_Dataset records_

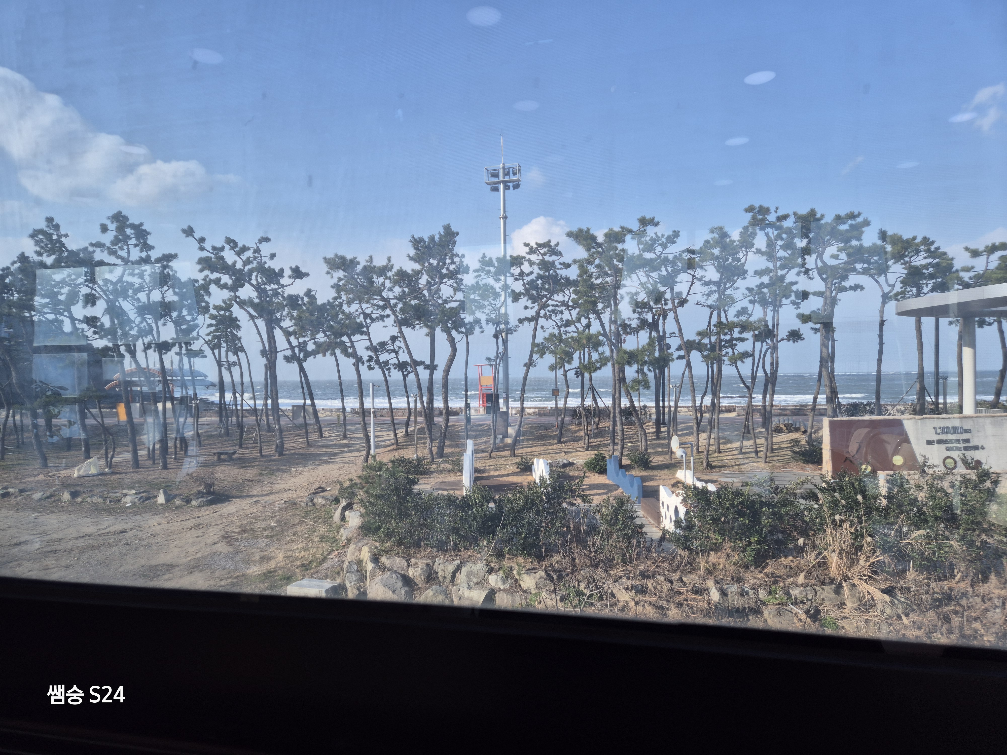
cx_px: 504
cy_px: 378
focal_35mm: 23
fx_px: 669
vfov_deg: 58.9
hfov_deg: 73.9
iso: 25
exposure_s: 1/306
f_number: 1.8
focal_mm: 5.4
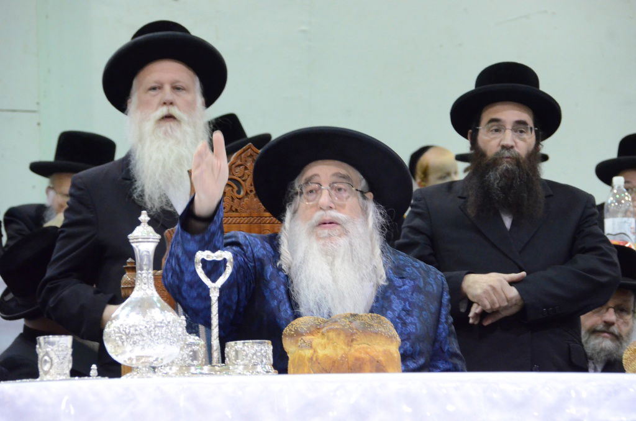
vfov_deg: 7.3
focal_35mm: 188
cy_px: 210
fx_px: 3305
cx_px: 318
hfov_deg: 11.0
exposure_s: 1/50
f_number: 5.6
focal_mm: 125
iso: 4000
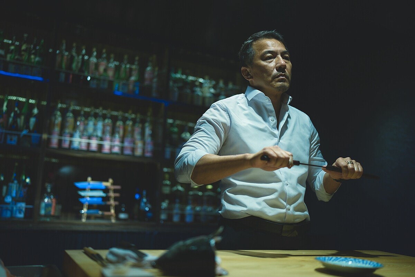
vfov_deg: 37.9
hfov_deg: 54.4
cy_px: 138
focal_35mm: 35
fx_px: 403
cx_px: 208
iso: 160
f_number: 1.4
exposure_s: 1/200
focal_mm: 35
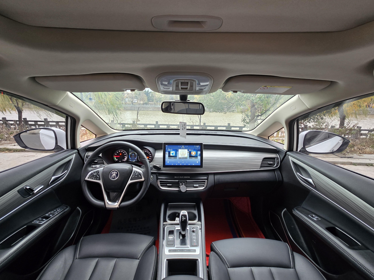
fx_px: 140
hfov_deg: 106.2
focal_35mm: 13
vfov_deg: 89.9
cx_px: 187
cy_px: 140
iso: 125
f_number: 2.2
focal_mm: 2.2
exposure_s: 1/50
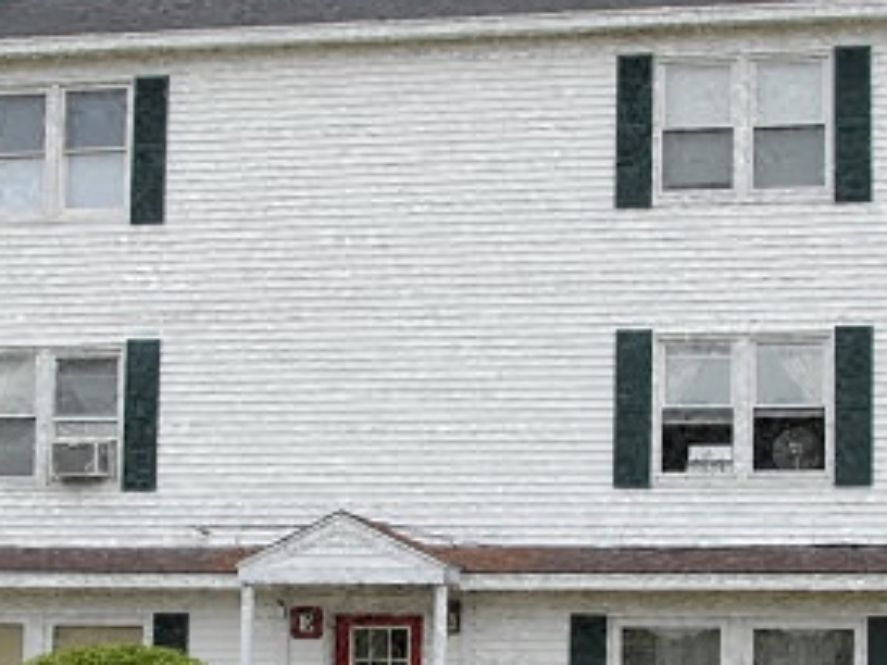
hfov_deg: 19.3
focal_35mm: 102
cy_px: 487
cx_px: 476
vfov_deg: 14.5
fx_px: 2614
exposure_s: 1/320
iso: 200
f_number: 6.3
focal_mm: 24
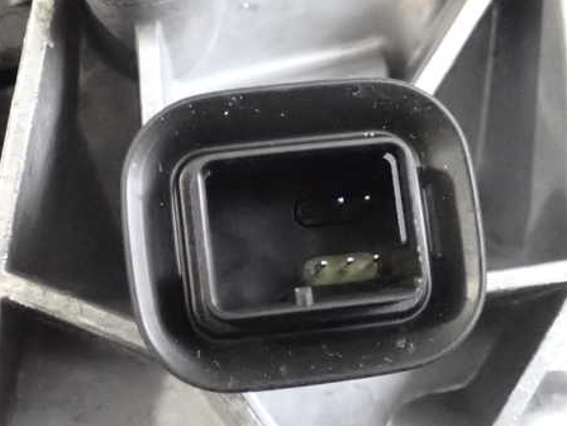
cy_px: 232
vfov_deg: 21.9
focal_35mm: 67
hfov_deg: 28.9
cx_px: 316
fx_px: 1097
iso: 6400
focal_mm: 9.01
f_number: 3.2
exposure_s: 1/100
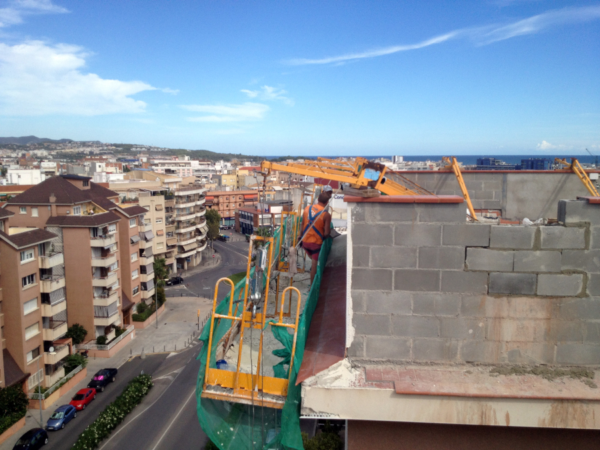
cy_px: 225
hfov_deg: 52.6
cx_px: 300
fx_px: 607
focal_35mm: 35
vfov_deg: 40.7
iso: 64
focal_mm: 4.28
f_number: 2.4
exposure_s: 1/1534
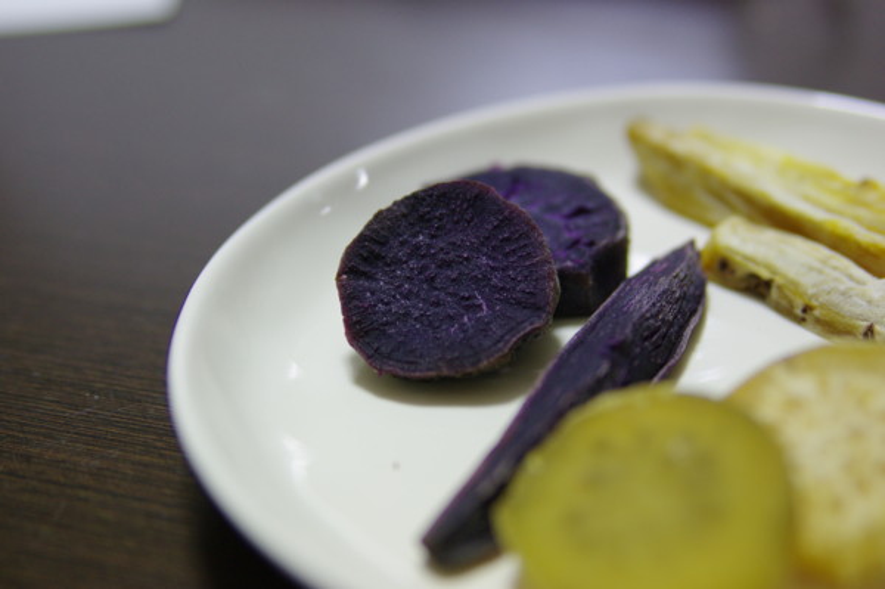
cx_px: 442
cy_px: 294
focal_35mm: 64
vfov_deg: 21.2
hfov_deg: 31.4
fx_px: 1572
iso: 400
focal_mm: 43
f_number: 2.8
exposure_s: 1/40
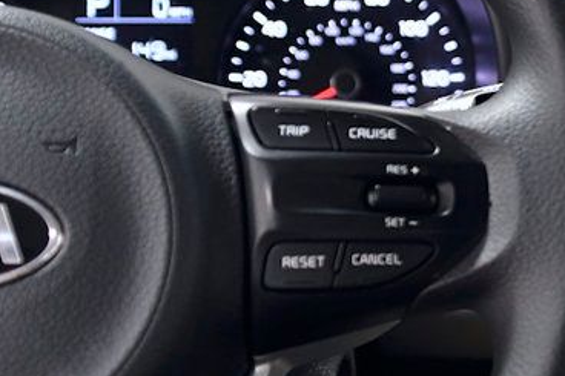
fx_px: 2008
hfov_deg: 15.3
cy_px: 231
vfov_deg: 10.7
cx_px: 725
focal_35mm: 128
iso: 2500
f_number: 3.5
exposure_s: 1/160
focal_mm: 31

* * *

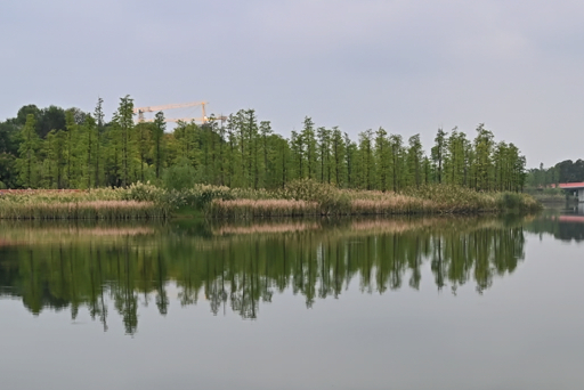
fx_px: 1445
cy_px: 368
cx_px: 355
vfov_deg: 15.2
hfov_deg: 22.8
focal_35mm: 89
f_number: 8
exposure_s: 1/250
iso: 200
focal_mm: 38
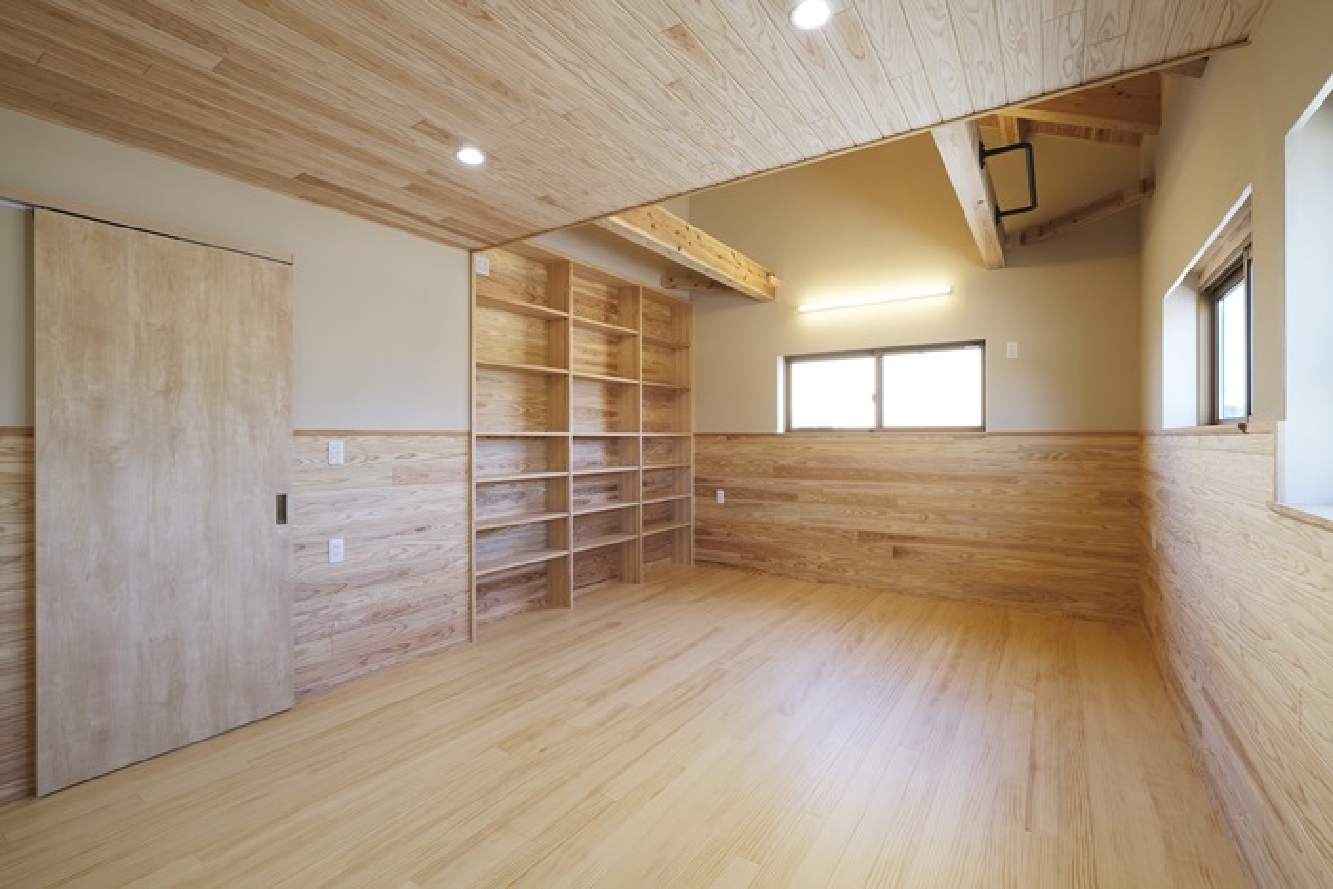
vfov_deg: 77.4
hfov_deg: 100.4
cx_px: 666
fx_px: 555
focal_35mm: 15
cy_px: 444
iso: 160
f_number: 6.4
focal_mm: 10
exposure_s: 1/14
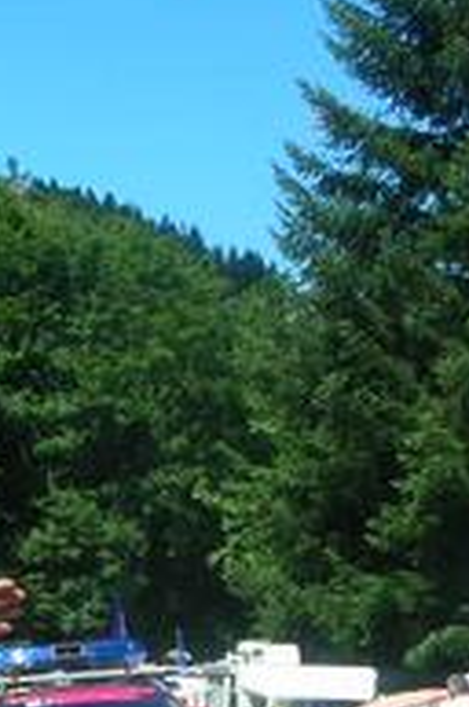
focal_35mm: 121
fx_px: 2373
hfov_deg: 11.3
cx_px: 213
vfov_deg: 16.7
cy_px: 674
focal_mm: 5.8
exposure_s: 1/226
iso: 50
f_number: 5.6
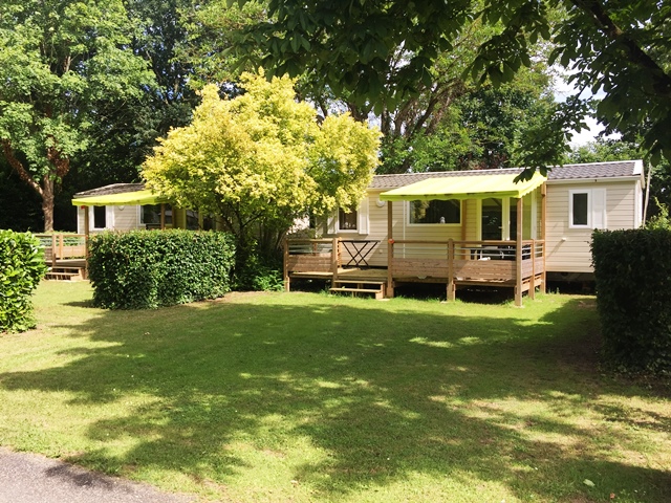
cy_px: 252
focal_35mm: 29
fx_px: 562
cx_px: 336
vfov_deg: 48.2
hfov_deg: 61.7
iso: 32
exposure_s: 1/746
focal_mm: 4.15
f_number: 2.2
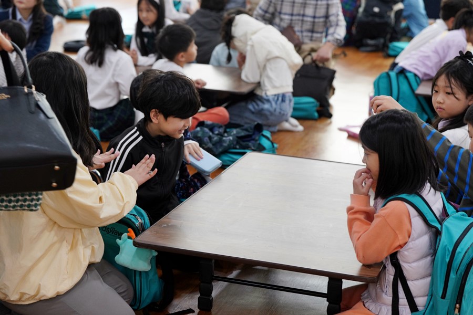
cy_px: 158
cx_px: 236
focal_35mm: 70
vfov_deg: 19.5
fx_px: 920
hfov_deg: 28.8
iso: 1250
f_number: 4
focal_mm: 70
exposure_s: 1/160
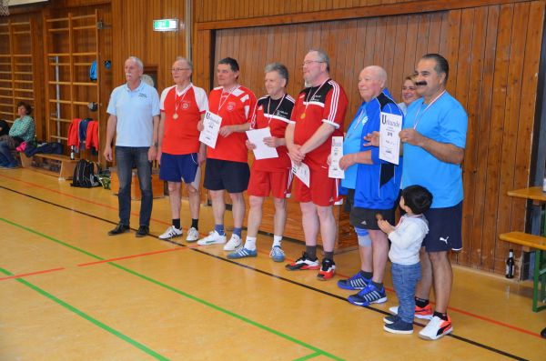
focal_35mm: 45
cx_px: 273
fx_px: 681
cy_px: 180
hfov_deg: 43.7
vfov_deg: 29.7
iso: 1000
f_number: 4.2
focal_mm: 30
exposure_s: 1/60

---

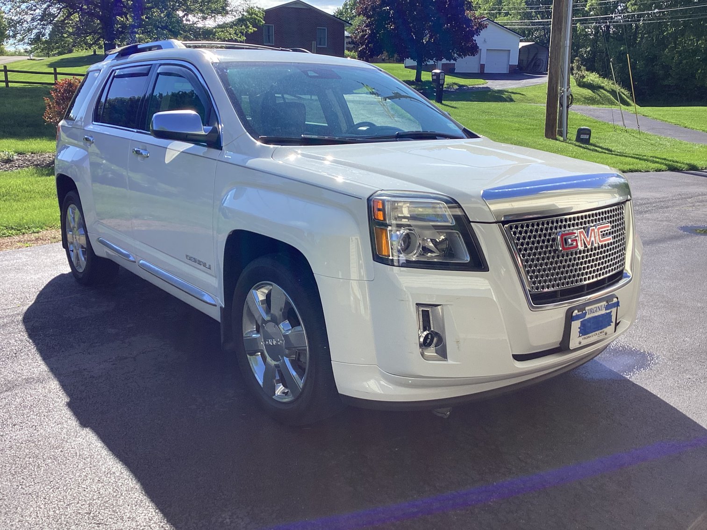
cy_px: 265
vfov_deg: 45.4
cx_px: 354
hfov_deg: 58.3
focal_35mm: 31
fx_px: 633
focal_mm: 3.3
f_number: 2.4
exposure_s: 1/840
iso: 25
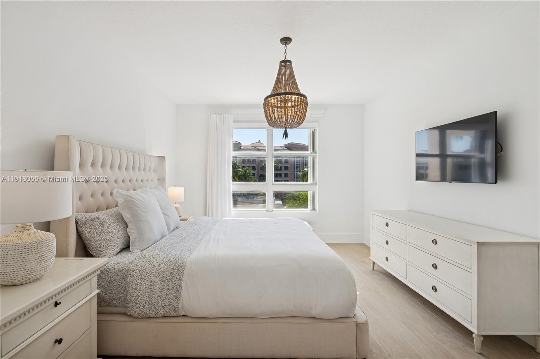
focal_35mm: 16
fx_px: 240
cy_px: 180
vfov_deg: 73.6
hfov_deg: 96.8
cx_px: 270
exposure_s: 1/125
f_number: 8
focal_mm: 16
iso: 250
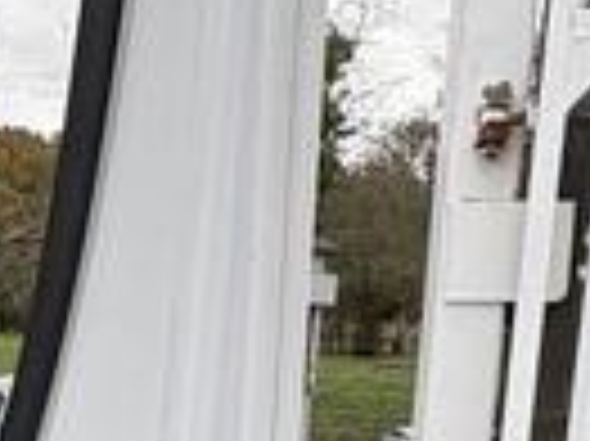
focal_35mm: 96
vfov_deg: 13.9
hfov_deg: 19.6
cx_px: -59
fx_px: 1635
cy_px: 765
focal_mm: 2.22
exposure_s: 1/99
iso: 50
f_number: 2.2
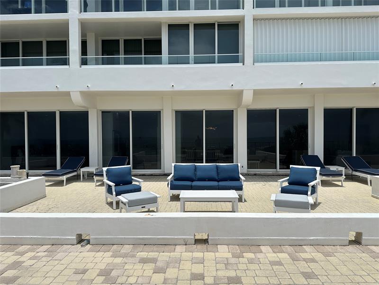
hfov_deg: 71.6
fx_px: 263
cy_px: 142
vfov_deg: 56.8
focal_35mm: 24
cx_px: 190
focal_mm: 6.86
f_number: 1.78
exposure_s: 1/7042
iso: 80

_Task brief_
Restate the lines above from the one containing "fx_px: 1097" through the one containing "focal_mm: 31", inclusive, exactly and without pictures.

_Result of this task_
fx_px: 1097
iso: 6400
focal_mm: 9.01
f_number: 3.2
exposure_s: 1/100
cy_px: 225
hfov_deg: 52.6
cx_px: 300
fx_px: 607
focal_35mm: 35
vfov_deg: 40.7
iso: 64
focal_mm: 4.28
f_number: 2.4
exposure_s: 1/1534
cx_px: 442
cy_px: 294
focal_35mm: 64
vfov_deg: 21.2
hfov_deg: 31.4
fx_px: 1572
iso: 400
focal_mm: 43
f_number: 2.8
exposure_s: 1/40
fx_px: 2008
hfov_deg: 15.3
cy_px: 231
vfov_deg: 10.7
cx_px: 725
focal_35mm: 128
iso: 2500
f_number: 3.5
exposure_s: 1/160
focal_mm: 31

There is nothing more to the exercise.